| Work to complete |
Reproduce the source text of every row below verbatim, leaving out the pictures.

| Listed records |

_ _ _

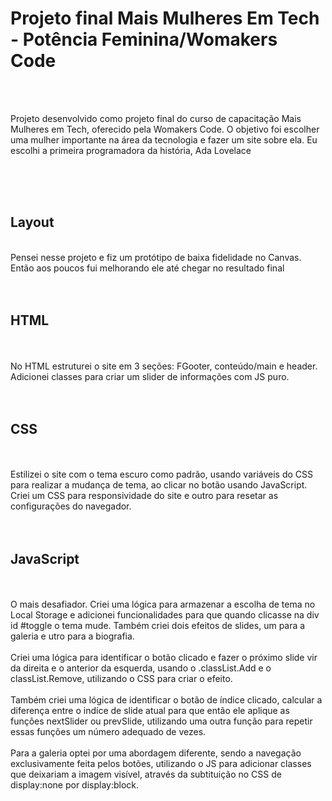 <h1>Projeto final Mais Mulheres Em Tech - Potência Feminina/Womakers Code </h1>
<br>
<br>
<p> Projeto desenvolvido como projeto final do curso de capacitação Mais Mulheres em Tech, oferecido pela Womakers Code. O objetivo foi escolher uma mulher importante na área da tecnologia e fazer um site sobre ela. Eu escolhi a primeira programadora da história, Ada Lovelace<p>
<br>
<br>
<br>
<h2>Layout</h2>
<br>
Pensei nesse projeto e fiz um protótipo de baixa fidelidade no Canvas. Então aos poucos fui melhorando ele até chegar no resultado final
<br>
<br>
<br>
<h2>HTML</h2>
<br>
<br>
No HTML estruturei o site em 3 seções: FGooter, conteúdo/main e header. Adicionei classes para criar um slider de informações com JS puro.
<br>
<br>
<br>
<h2>CSS</h2>
<br>
<br>
Estilizei o site com o tema escuro como padrão, usando variáveis do CSS para realizar a mudança de tema, ao clicar no botão usando JavaScript. Criei um CSS para responsividade do site e outro para resetar as configurações do navegador.
<br>
<br>
<br>
<h2>JavaScript</h2>
<br>
<br>
O mais desafiador. Criei uma lógica para armazenar a escolha de tema no Local Storage e adicionei funcionalidades para que quando clicasse na div id #toggle o tema mude. Também criei dois efeitos de slides, um para a galeria e utro para a biografia.
<br>
<br>
Criei uma lógica para identificar o botão clicado e fazer o próximo slide vir da direita e o anterior da esquerda, usando o .classList.Add e o classList.Remove, utilizando o CSS para criar o efeito.
<br>
<br>
Também criei uma lógica de identificar o botão de índice clicado, calcular a diferença entre o indíce de slide atual para que então ele aplique as funções nextSlider ou prevSlide, utilizando uma outra função para repetir essas funções um número adequado de vezes.
<br>
<br>
Para a galeria optei por uma abordagem diferente, sendo a navegação exclusivamente feita pelos botões, utilizando o JS para adicionar classes que deixariam a imagem visível, através da subtituição no CSS de display:none por display:block.


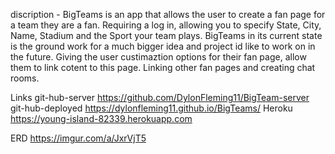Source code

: discription -
BigTeams is an app that allows the user to create a fan page for a team they are a fan. Requiring a log in, allowing you to specify State, City, Name, Stadium and the Sport your team plays. BigTeams in its current state is the ground work for a much bigger idea and project id like to work on in the future. Giving the user custimaztion options for their fan page, allow them to link cotent to this page. Linking other fan pages and creating chat rooms.

Links
git-hub-server https://github.com/DylonFleming11/BigTeam-server
git-hub-deployed https://dylonfleming11.github.io/BigTeams/
Heroku https://young-island-82339.herokuapp.com


ERD
https://imgur.com/a/JxrVjT5
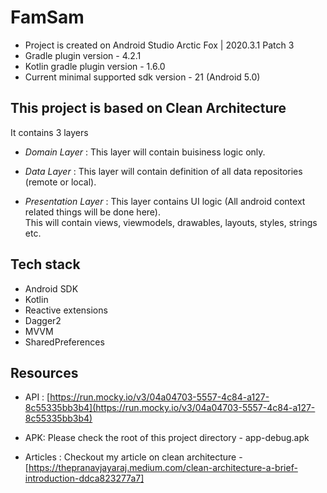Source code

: # FamSam

- Project is created on Android Studio Arctic Fox | 2020.3.1 Patch 3
- Gradle plugin version - 4.2.1
- Kotlin gradle plugin version - 1.6.0
- Current minimal supported sdk version - 21 (Android 5.0)

## This project is based on Clean Architecture
   It contains 3 layers <br />

- *Domain Layer* : This layer will contain buisiness logic only.

- *Data Layer* : This layer will contain definition of all data repositories (remote or local).

- *Presentation Layer* : This layer contains UI logic (All android context related things will be done here). <br/>
This will contain views, viewmodels, drawables, layouts, styles, strings etc.

## Tech stack

- Android SDK 
- Kotlin 
- Reactive extensions 
- Dagger2 
- MVVM
- SharedPreferences

## Resources

- API : [https://run.mocky.io/v3/04a04703-5557-4c84-a127-8c55335bb3b4](https://run.mocky.io/v3/04a04703-5557-4c84-a127-8c55335bb3b4)

- APK: Please check the root of this project directory - app-debug.apk

- Articles : Checkout my article on clean architecture -[https://thepranavjayaraj.medium.com/clean-architecture-a-brief-introduction-ddca823277a7]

_ _ _

| Answer to the problem |
 <h1>Projeto final Mais Mulheres Em Tech - Potência Feminina/Womakers Code </h1>
<br>
<br>
<p> Projeto desenvolvido como projeto final do curso de capacitação Mais Mulheres em Tech, oferecido pela Womakers Code. O objetivo foi escolher uma mulher importante na área da tecnologia e fazer um site sobre ela. Eu escolhi a primeira programadora da história, Ada Lovelace<p>
<br>
<br>
<br>
<h2>Layout</h2>
<br>
Pensei nesse projeto e fiz um protótipo de baixa fidelidade no Canvas. Então aos poucos fui melhorando ele até chegar no resultado final
<br>
<br>
<br>
<h2>HTML</h2>
<br>
<br>
No HTML estruturei o site em 3 seções: FGooter, conteúdo/main e header. Adicionei classes para criar um slider de informações com JS puro.
<br>
<br>
<br>
<h2>CSS</h2>
<br>
<br>
Estilizei o site com o tema escuro como padrão, usando variáveis do CSS para realizar a mudança de tema, ao clicar no botão usando JavaScript. Criei um CSS para responsividade do site e outro para resetar as configurações do navegador.
<br>
<br>
<br>
<h2>JavaScript</h2>
<br>
<br>
O mais desafiador. Criei uma lógica para armazenar a escolha de tema no Local Storage e adicionei funcionalidades para que quando clicasse na div id #toggle o tema mude. Também criei dois efeitos de slides, um para a galeria e utro para a biografia.
<br>
<br>
Criei uma lógica para identificar o botão clicado e fazer o próximo slide vir da direita e o anterior da esquerda, usando o .classList.Add e o classList.Remove, utilizando o CSS para criar o efeito.
<br>
<br>
Também criei uma lógica de identificar o botão de índice clicado, calcular a diferença entre o indíce de slide atual para que então ele aplique as funções nextSlider ou prevSlide, utilizando uma outra função para repetir essas funções um número adequado de vezes.
<br>
<br>
Para a galeria optei por uma abordagem diferente, sendo a navegação exclusivamente feita pelos botões, utilizando o JS para adicionar classes que deixariam a imagem visível, através da subtituição no CSS de display:none por display:block.


Source code

: discription -
BigTeams is an app that allows the user to create a fan page for a team they are a fan. Requiring a log in, allowing you to specify State, City, Name, Stadium and the Sport your team plays. BigTeams in its current state is the ground work for a much bigger idea and project id like to work on in the future. Giving the user custimaztion options for their fan page, allow them to link cotent to this page. Linking other fan pages and creating chat rooms.

Links
git-hub-server https://github.com/DylonFleming11/BigTeam-server
git-hub-deployed https://dylonfleming11.github.io/BigTeams/
Heroku https://young-island-82339.herokuapp.com


ERD
https://imgur.com/a/JxrVjT5
Source code

: # FamSam

- Project is created on Android Studio Arctic Fox | 2020.3.1 Patch 3
- Gradle plugin version - 4.2.1
- Kotlin gradle plugin version - 1.6.0
- Current minimal supported sdk version - 21 (Android 5.0)

## This project is based on Clean Architecture
   It contains 3 layers <br />

- *Domain Layer* : This layer will contain buisiness logic only.

- *Data Layer* : This layer will contain definition of all data repositories (remote or local).

- *Presentation Layer* : This layer contains UI logic (All android context related things will be done here). <br/>
This will contain views, viewmodels, drawables, layouts, styles, strings etc.

## Tech stack

- Android SDK 
- Kotlin 
- Reactive extensions 
- Dagger2 
- MVVM
- SharedPreferences

## Resources

- API : [https://run.mocky.io/v3/04a04703-5557-4c84-a127-8c55335bb3b4](https://run.mocky.io/v3/04a04703-5557-4c84-a127-8c55335bb3b4)

- APK: Please check the root of this project directory - app-debug.apk

- Articles : Checkout my article on clean architecture -[https://thepranavjayaraj.medium.com/clean-architecture-a-brief-introduction-ddca823277a7]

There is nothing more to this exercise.